Scenic Designer & Art Director
Life and Trust
Art Director & Details Designer
Life and Trust is the largest immersive theatre piece New York has seen. An American adaptation of Faust set on the eve of the great crash of 1929, written by Jon Ronson, directed by Teddy Bergman and produced by the producers of Sleep No More. The set spans 6 floors of the iconic Farmers Trust Building at 20 Exchange Place in Manhattan, a 57-story Art Deco building in the heart of the financial district.
Our show starts in the banking branch in the 1920’s, then the audience take a jump into a fever dream of the 1890’s where they are left to roam freely through the expansive set. Certainly this is a place and time that has been well documented on screen, through films including The Age of Innocence and Gangs of New York, but this was a unique opportunity to immerse the audience members in the period and to witness the story unfold around them. As it is a non-verbal immersive dance piece the set and details are extremely important in telling the story; the set needs to act as a character itself. Each space has a story to tell and as you are quite often alone in a space the set needs to hold up as an immersive and engaging experience even when the performers aren’t there.

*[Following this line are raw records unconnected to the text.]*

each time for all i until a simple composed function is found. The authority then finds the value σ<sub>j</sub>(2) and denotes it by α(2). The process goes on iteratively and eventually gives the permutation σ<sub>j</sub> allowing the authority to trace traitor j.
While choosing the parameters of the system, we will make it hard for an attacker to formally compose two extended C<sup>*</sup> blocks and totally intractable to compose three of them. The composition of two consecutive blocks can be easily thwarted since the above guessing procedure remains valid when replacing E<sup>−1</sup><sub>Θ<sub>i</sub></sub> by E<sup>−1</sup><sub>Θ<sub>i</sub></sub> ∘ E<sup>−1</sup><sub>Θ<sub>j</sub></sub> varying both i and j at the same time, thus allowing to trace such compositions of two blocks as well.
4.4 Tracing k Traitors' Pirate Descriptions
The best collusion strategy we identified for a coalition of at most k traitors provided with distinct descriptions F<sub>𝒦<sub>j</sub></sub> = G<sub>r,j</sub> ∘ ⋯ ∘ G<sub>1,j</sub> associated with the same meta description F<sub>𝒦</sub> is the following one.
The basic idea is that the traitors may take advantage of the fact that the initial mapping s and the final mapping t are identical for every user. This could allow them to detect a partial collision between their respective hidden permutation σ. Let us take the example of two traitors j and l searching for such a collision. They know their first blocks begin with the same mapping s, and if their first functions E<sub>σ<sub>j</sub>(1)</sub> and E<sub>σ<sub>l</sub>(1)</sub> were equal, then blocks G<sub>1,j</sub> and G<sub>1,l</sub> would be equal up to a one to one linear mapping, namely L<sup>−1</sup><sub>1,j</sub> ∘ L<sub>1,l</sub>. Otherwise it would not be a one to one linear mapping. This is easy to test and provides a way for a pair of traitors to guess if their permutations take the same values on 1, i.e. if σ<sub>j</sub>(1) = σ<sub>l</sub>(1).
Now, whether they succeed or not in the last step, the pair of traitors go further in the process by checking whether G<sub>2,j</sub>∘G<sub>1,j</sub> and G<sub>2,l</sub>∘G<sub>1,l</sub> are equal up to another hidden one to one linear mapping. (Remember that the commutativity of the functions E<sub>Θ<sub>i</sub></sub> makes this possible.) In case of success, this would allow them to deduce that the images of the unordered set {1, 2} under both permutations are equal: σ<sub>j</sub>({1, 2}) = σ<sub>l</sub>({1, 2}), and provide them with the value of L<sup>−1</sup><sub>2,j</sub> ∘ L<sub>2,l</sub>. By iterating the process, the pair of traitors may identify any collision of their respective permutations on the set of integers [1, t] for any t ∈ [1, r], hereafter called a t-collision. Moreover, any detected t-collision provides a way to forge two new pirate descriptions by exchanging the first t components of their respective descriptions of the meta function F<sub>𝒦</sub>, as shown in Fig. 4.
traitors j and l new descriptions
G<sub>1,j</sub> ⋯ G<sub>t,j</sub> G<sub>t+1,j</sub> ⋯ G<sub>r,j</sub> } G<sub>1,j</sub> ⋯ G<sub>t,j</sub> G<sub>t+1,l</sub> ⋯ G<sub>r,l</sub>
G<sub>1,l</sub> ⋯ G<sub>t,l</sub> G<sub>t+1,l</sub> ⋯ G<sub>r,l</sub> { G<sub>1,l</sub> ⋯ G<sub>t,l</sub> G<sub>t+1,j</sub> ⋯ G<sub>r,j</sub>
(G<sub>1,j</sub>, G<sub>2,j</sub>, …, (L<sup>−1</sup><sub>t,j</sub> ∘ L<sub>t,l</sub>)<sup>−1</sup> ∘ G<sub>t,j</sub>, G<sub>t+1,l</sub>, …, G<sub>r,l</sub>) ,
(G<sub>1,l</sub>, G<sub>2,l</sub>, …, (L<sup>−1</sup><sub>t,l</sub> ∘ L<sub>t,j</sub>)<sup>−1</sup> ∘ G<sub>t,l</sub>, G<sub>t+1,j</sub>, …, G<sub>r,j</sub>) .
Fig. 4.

I started as one of three Scenic Designers, alongside Gabe Evansohn & Grace Laubacher, then moved on to design the details followed by the onsite art direction during the build. We spent so much time at the start of the project researching the period of turn-of-the-century New York thinking about the most exciting spaces to include, at some point we started to understand the frame of mind at the time, and what was happening in technology and industry. The visual possibilities of the gilded age were very attractive to me, I wanted to capture the essence of 19th Century New York then work out how to recreate it in the catacombs of a 1920’s bank while keeping the world feeling big and dynamic. What I was very conscious of was that the story is very much about the rotten decay beneath the gilded surface, a thin layer of gold on the surface that masks the flaws and corruption beneath it. As a result we have opulent, decadent Gilded age interiors juxtaposed with dark and dirty streets, tenements.
My job as Details designer and Art director was to translate the script and the director’s vision of it into a living, breathing thing. It’s not just the dressing of sets, it’s creating a complete environment around the characters to help deepen a characters story, from designing their dwelling right down to what should be in the drawer by their bedside table. I wanted to capture both the ornate architecture and the seedy underbelly of 19th century New York and immerse the audience into this iconic era but still convey a contemporary edge. I used color to help create our fever dream look and influence the mood of a space to help convey emotion and narrative. I looked at early color photography and paintings by the American Impressionists from the period and I thought of the set as a monochrome photograph of the past brought back to life through hand coloring as a fever dream. This allows the show to have the painterly quality that allowed us to use brighter colors then you may associate with the period and gives the excuse of making it more contemporary to create a unique unified look.